Group Chief Executive of Gold Fields, Mike Fraser says the company is leaving the Damang Mine with the joy that it has been positioned for a robust and sustainable future, capable of maintaining its relevance within Ghana’s extractive sector.
Of significance, he noted, is the mine’s capacity to continuously sustain the local economy, support businesses, and protect the livelihoods of scores of residents whose existence is intrinsically linked to its operations.
Within mining-dependent districts such as the Prestea-Huni Valley Municipal Assembly, such continuity as shown by Gold Fields often underpins a broader socio-economic stability, given the sector’s role in employment, procurement linkages, and local enterprise development.
“What we are proud of is that we have set the mine up for a robust and sustainable future… and when we started the conversation with the government about what the future of the mine was, we were very clear that the most important thing for us is that all of those jobs and livelihoods that depended on the Damang mine continue,” he said during a courtesy call on the Apinto Traditional Council at Awudua in the Prestea Huni Valley Municipal Assembly of the Western Region.
Even with the knowledge that the government was taking over the Damang Mine, Gold Fields’ strategy of leaving a defined operational and socio-economic footprint in its host communities remained and supersede any central consideration.
“So, we invested quite a lot in ensuring that we had a plan for the sustainability of Damang and was willing to hand the asset over to ensure the asset was sustainable… what we have seen today is that the work over the last 12 months means that we’ve now got a mine that continues without interruption, and that to us was the most important thing,” he added.
He did not hide the company’s disappointment that the Damang Mine is no longer part of its portfolio, particularly considering a relationship spanning over three decades, marked by sustained production, capital investment, and an established operational footprint within the Western Region and the country at large.
Nevertheless, he gave firm assurance that Gold Fields remains committed to maintaining its operational depth in the country, particularly at the Tarkwa Mine, which continues to serve as a strategic asset within its global portfolio.
“When I think about Tarkwa, it is a really important part of our business. In fact, 25 percent of our production comes out of Ghana… we are not going to give up anyway on Tarkwa,” he said.

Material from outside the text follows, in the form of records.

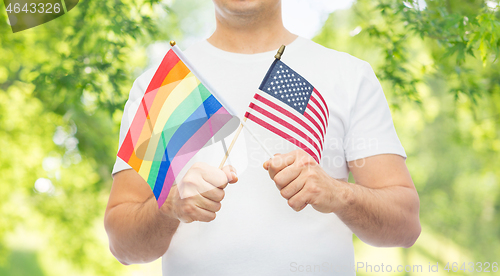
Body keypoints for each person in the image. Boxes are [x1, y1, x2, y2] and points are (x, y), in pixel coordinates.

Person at [104, 0, 421, 275]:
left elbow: (405, 225)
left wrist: (339, 194)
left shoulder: (348, 75)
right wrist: (169, 206)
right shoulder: (163, 87)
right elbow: (123, 245)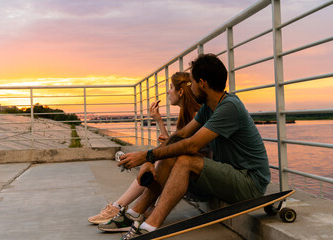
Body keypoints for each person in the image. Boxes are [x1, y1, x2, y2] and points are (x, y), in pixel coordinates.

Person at [115, 53, 271, 239]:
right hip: (228, 175)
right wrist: (152, 158)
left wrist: (147, 156)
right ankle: (136, 213)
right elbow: (181, 135)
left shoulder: (229, 107)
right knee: (173, 154)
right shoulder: (208, 107)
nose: (191, 87)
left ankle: (150, 226)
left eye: (192, 82)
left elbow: (191, 145)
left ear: (202, 83)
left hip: (249, 182)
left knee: (185, 160)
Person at [87, 72, 201, 228]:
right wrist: (159, 121)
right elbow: (175, 146)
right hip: (184, 166)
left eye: (170, 88)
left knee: (156, 161)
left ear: (180, 92)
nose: (168, 92)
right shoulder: (187, 115)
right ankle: (127, 207)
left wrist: (148, 158)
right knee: (157, 159)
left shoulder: (196, 116)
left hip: (193, 172)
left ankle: (119, 207)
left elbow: (181, 150)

Gold fields has submitted a lease extension application for the Tarkwa Mine, seeking to secure at least an additional 20 years of mining. Such long-term extensions are typically aligned with the capital-intensive nature of large-scale mining, where reinvestment in equipment, exploration, and expanded operations is tied to extended operational certainty.
The plan, he explained, will further open up Tarkwa and its environs, reinforcing its position as a hub for gold mining and related economic activity.
“This will require quite a significant amount of reinvestment… additional manpower… over the next 20 years,” he noted, adding that the strategy is designed to position Tarkwa as a world-class asset while creating scope for further life extension beyond the initial lease period.
Already, Gold Fields is engaging relevant authorities on the role it can continue to play in advancing the frontiers of gold mining in the country, reflecting ongoing alignment with national regulatory and investment frameworks.
These sustained investments and engagements, he indicated, are consistent with the company’s broader operational philosophy: “We don’t just mine gold for the sake of our stakeholders… a key part of our strategy is to make a meaningful difference in the host communities in which we operate.”